AMY GOODMAN: We begin today in Oaxaca, Mexico, where the government has released 42 protesters who were rounded up following a large demonstration two weeks ago. Demonstrators have been calling for the ouster of Oaxaca’s governor, Ulises Ruiz, and the withdrawal of federal police, who were sent there several weeks ago to crush the popular uprising by striking teachers and APPO, the Popular Assembly of the Peoples of Oaxaca.

Many of the newly released protesters have said that they were beaten in jail, and describe abuse at the hands of police. Scores of other protesters remain in jail, including Flavio Sosa, a leader of APPO. Sosa was arrested in Mexico City the day before he was to resume negotiations with the governor to resolve the conflict. Meanwhile, the federal police have begun withdrawing from the center of Oaxaca.

Democracy Now! producer Elizabeth Press is in Oaxaca with journalist and Global Exchange human rights fellow, John Gibler. They filed this report.

JOHN GIBLER: Beneath the fragile appearance of calm in Oaxaca City, both the struggle to force Governor Ulises Ruiz Ortiz from office and the dirty war waged against the protesters continue. There are no signs of the graffiti and protest camps of the Oaxaca People’s Popular Assembly, or APPO. In Oaxaca’s historic center, an occasional tourist can now be seen walking bewildered through the streets.

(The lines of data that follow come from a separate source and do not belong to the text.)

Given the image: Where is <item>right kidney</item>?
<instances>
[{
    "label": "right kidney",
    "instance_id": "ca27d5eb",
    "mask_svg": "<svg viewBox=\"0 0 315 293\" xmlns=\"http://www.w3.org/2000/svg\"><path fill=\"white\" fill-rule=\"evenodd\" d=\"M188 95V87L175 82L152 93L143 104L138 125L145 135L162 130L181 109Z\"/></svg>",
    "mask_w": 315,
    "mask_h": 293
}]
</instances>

On Saturday, the federal preventive police force that occupied the town square, or Zocalo, on October 29 moved their troops and riot tanks out of the center to nearby bases, turning over control to the state police. Only one week before, the federal police had raided the state police headquarters, searching for illegal guns suspected of being used against protesters in a string of paramilitary-style attacks that took place between August and October, killing at least 15 people. On Saturday, for the first time since striking teachers and outraged citizens forced them out of town in a pitched street battle on June 14, those state police were back in charge.

The next day, some 2,000 women from the APPO marched through Oaxaca City, calling for the governor’s ouster and the immediate release of the more than 200 prisoners detained after confrontations with police on November 25. The women, who avoided confrontation with the state police, gathered at the Madero Park to greet the first prisoners to have been released. Two buses arrived after a 24-hour ride from the federal prison in Tepic, Nayarit, delivering 43 prisoners to the emotive greeting of the women and hundreds more APPO supporters and family members. This was the first contact of family and friends most of the prisoners had had since their detentions on November 25 and the first time people heard direct testimonies of their experience.

Ismael Estrada had been walking with his wife in central Oaxaca City, when he was attacked by federal police looking to round up APPO protesters.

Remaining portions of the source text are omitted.